Le 30 juillet 1897, elle reçut l’extrême-onction. A partir du 17 août, des vomissements répétés la privent du bonheur de communier. Thérèse avait souhaité la mort d’amour de Jésus sur la croix. Elle fut exaucée ; le 30 septembre, elle souffrit l’agonie toute pure, sans aucun mélange de consolation : c’était l’effet de son désir extrême de sauver les âmes. Après l’Angelus du soir, ce même jour, elle jeta un long regard sur la statue de Marie, puis sur le Crucifix, en disant : « Oh ! je l’aime ! Mon Dieu, je… vous aime ! » Ce furent ses dernières paroles. Quelques instants après, vers 7 heures, elle se relevait, ouvrait les yeux, les fixait, brillants d’une paix céleste et d’un bonheur indicible un peu au-dessus de l’image de Marie. Son âme virginale entrait doucement dans l’éternité.
Le rayonnement dans la gloire. – La « pluie de roses ».
Les funérailles de la « petite fleur » du Carmel eurent lieu le 4 octobre : beaucoup de prêtres y assistèrent. Le corps fut enseveli dans le cimetière de Lisieux. On lisait sur la croix de bois : « Je veux passer mon ciel à faire du bien sur la terre. » La promesse fut aussitôt remplie : la pluie de roses commença.
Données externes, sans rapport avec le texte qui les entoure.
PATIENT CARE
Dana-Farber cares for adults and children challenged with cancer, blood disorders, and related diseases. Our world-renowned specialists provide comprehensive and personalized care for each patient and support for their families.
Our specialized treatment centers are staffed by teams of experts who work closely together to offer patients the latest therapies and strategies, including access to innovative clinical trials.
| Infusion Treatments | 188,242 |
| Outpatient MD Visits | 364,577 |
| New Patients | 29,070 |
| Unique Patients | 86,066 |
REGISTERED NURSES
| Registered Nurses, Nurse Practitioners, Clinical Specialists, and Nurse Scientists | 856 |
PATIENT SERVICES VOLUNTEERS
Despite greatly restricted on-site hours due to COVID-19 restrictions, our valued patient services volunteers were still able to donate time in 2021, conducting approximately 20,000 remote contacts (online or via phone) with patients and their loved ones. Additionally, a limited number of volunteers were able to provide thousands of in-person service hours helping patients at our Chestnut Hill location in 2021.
L’humble tertre fleuri de lis et de roses devint un rendez-vous de supplication et d’action de grâces.
La marche de la cause fut extrêmement rapide. Qu’on en juge : en 1909, sous le pontificat de Pie X, premières formalités et, en 1910, recherche des écrits ; le 14 août 1921, vers la fin du pontificat de Benoît XV, décret d’héroïcité des vertus ; enfin Pie XI, pour qui Thérèse est, dit-il, une étoile et un guide, la béatifie le 29 avril 1923, la canonise le 17 mai 1925, étend à l’Eglise universelle, le 13 juillet 1927, sa fête, fixée au 3 octobre ; le 14 décembre suivant, le même Pape proclama sainte Thérèse de l’Enfant-Jésus patronne principale des missions, à l’égal de saint François Xavier.
Les restes de la « Petite Fleur », exhumés le 6 septembre 1910, puis le 9 août 1917, avaient été transférés le 26 mars 1923 au Carmel. Une basilique, bâtie en son honneur, exaltera pendant des siècles cette grande Sainte qui, selon sa promesse, passe « son ciel à faire du bien sur la terre ».
F. C.
Sources consultées. – Histoire d’une âme (Paris et Bar-le-Duc). – Mgr Laveille, Sainte Thérèse de l’Enfant-Jésus (Lisieux, 1926). – Baron J. Angot des Rotours, La Bienheureuse Thérèse de l’Enfant-Jésus (Collection Les Saints, Paris, 1924).